May 28, 2026 @ 2:09 pm
If you’ve have a girlfriend or wife and have been subjected to the new Barbie movie–which is a hilarious, by the way–there’s a running “Ken” bit about certain kinds of guys, beta males you could say, who have a tendency to play “Push” by Matchbox Twenty on guitar. I wish they’d have chosen something other than a truly great song to make the bit out of, but it’s still hilarious. Zach Bryan and all the whiny guys are basically the betas in that movie, playing covers of “Push.”
I’ll have to give Sam Barber a listen, but if he’s cut from a similar cloth, I highly doubt I’ll like it.
May 28, 2026 @ 9:39 am
…”egocentrical sad bastard lamenting” would be slightly too long a categorisation, i suppose. how about “cold turkey country” then? folk it ain’t – that genre bears an intrinsic common in its name. not my cup of tea, mr. barber’s fuzzy sounding world – but a voting won is a voting won. congrats.
May 28, 2026 @ 10:46 am
Feel’s like if Top’s follow-up album hadn’t been met with such a hard “thud” it was his to take.
I can agree that Barber shouldn’t be lumped in with guys like Top or even Wetmore (never heard of him, thank the Gods), but I also think Barber winning says more that the artists that DO fit in the Country genre are either unoriginal garbage OR in the case of Top, someone coming off an album that stalled any momentum he had.
May 28, 2026 @ 1:36 pm
You might be right about that Mike.
May 28, 2026 @ 11:41 am
All this slicing and dicing of the country music genre is getting silly. Accept country music as a big tent. Go inside it and find the artists and sounds you like. Don’t worry about categories and sub categories (or sub sub categories). I’m with Tyler Childers on this. He pushed back on an Americana award saying simply “I’m a country singer”.
May 28, 2026 @ 1:38 pm
The problem is that Zach Bryan and Noah Kahan said, “I am NOT a country singer,” so you can’t place them in the country tent. So where do you place them then? They both consider themselves folk artists. So if that’s the case, folk is where they should be.
May 28, 2026 @ 6:33 pm
Well john denver wasnt really considered early on but he had quite a bit of success in country music.
May 28, 2026 @ 6:35 pm
Funny thing though, barber wins an award, it doesnt really matter.

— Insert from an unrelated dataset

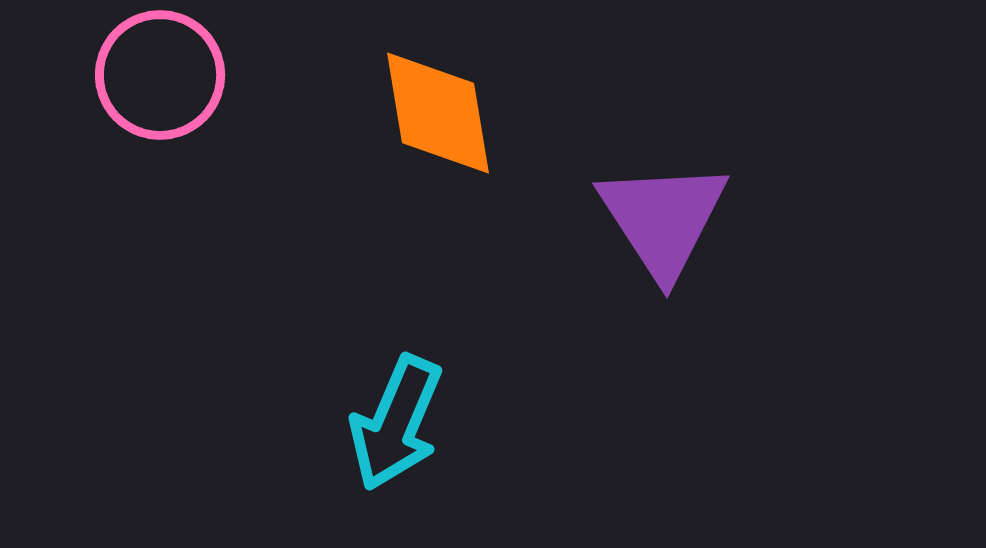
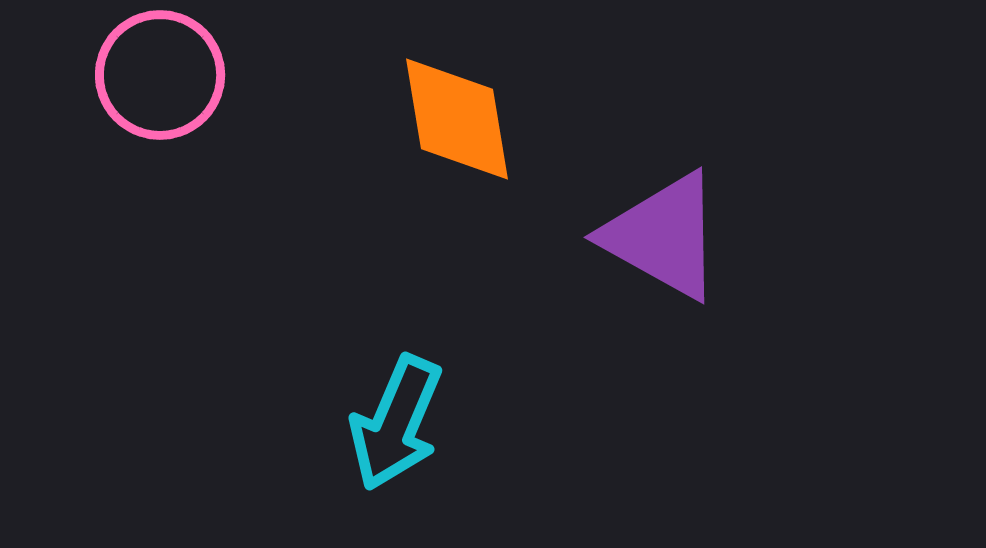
orange diamond: moved 19 px right, 6 px down
purple triangle: moved 17 px down; rotated 28 degrees counterclockwise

Langley wins awards, its worthy of multiple articles and total jubilation.
May 28, 2026 @ 7:42 pm
What Ella Langley has done has been historic, verified by statistics and benchmarks she has achieved. If anything, I could be writing more stories about all of the records she’s been setting. Also, I have written all of two articles with Ella Langley in the title over the last month, and both of those titles she split with others, one with Morgan Wallen, and the other with Cody Johnson. I also haven’t written about her in two weeks.
Whenever I get accused of obsessing over an artist, it’s often a two way street with whoever is making that accusation.
May 28, 2026 @ 8:46 pm
Historic is an overused term. Even with wallen, a lot of his big numbers and streaks are based off below average songs, so him n langley do have that. But like i say, when its someone you are pushing for you never say an award or a nomination didnt matter. I mean thats fine and all. Maybe i would feel differently if it was someone i liked, i dont know. I mean i do like wallen but since dangerous i believe it was, not good with album titles, his albums have been weak or getting weaker. I just feel once you pick a hill you should stay there. I think all these awards shows are tainted anymore, regardless of who is getting the noms n such. You seem to kind of bounce around depending on the who but all i said was i found it funny meaning ironical. But its all good.
May 28, 2026 @ 8:40 pm
Total Jubilation!
May 29, 2026 @ 7:45 am
Sam Barber is great, the only whining I see is this article and the comments.
May 29, 2026 @ 9:39 am
I saw him at the Ryman a few years ago and it is a show that made me feel really old. It was a very young crowd and it was one of those shows where the sound just was not right. I have listened to his last and this album and both have a good number of good songs. Country or not, I think probably not really, his albums are worth a listen.